Chronic heavy alcohol consumption is a risk factor for low trauma bone fracture. Using a non-human primate model of voluntary alcohol consumption, we investigated the effects of 6 months of ethanol intake on cortical bone in cynomolgus macaques (Macaca fascicularis). Young adult (6.4 ± 0.1 years old, mean ± SE) male cynomolgus macaques (n = 17) were subjected to a 4-month graded ethanol induction period, followed by voluntary self-administration of water or ethanol (4 % w/v) for 22 h/d, 7 d/wk. for 6 months. Control animals (n = 6) consumed an isocaloric maltose-dextrin solution. Tibial response was evaluated using densitometry, microcomputed tomography, histomorphometry, biomechanical testing, and Raman spectroscopy. Global bone response was evaluated using biochemical markers of bone turnover. Monkeys in the ethanol group consumed an average of 2.3 ± 0.2 g/kg/d ethanol resulting in a blood ethanol concentration of 90 ± 12 mg/dl in longitudinal samples taken 7 h after the daily session began.

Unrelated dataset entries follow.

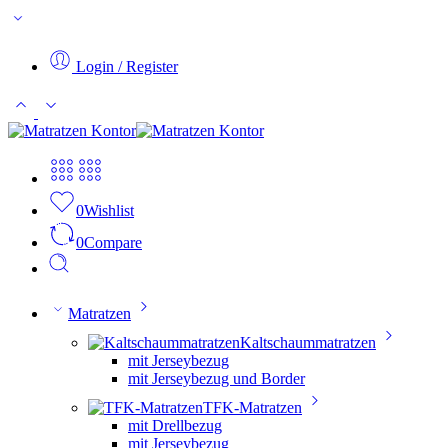
Login / Register
0
Wishlist
0
Compare
Matratzen
Kaltschaummatratzen
mit Jerseybezug
mit Jerseybezug und Border
TFK-Matratzen
mit Drellbezug
mit Jerseybezug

Ethanol consumption had no effect on tibia length, mass, density, mechanical properties, or mineralization (p > 0.642). However, compared to controls, ethanol intake resulted in a dose-dependent reduction in intracortical bone porosity (Spearman rank correlation = -0.770; p < 0.0001) and compared to baseline, a strong tendency (p = 0.058) for lower plasma CTX, a biochemical marker of global bone resorption. These findings are important because suppressed cortical bone remodeling can result in a decrease in bone quality. In conclusion, intracortical bone porosity was reduced to subnormal values 6 months following initiation of voluntary ethanol consumption but other measures of tibia architecture, mineralization, or mechanics were not altered.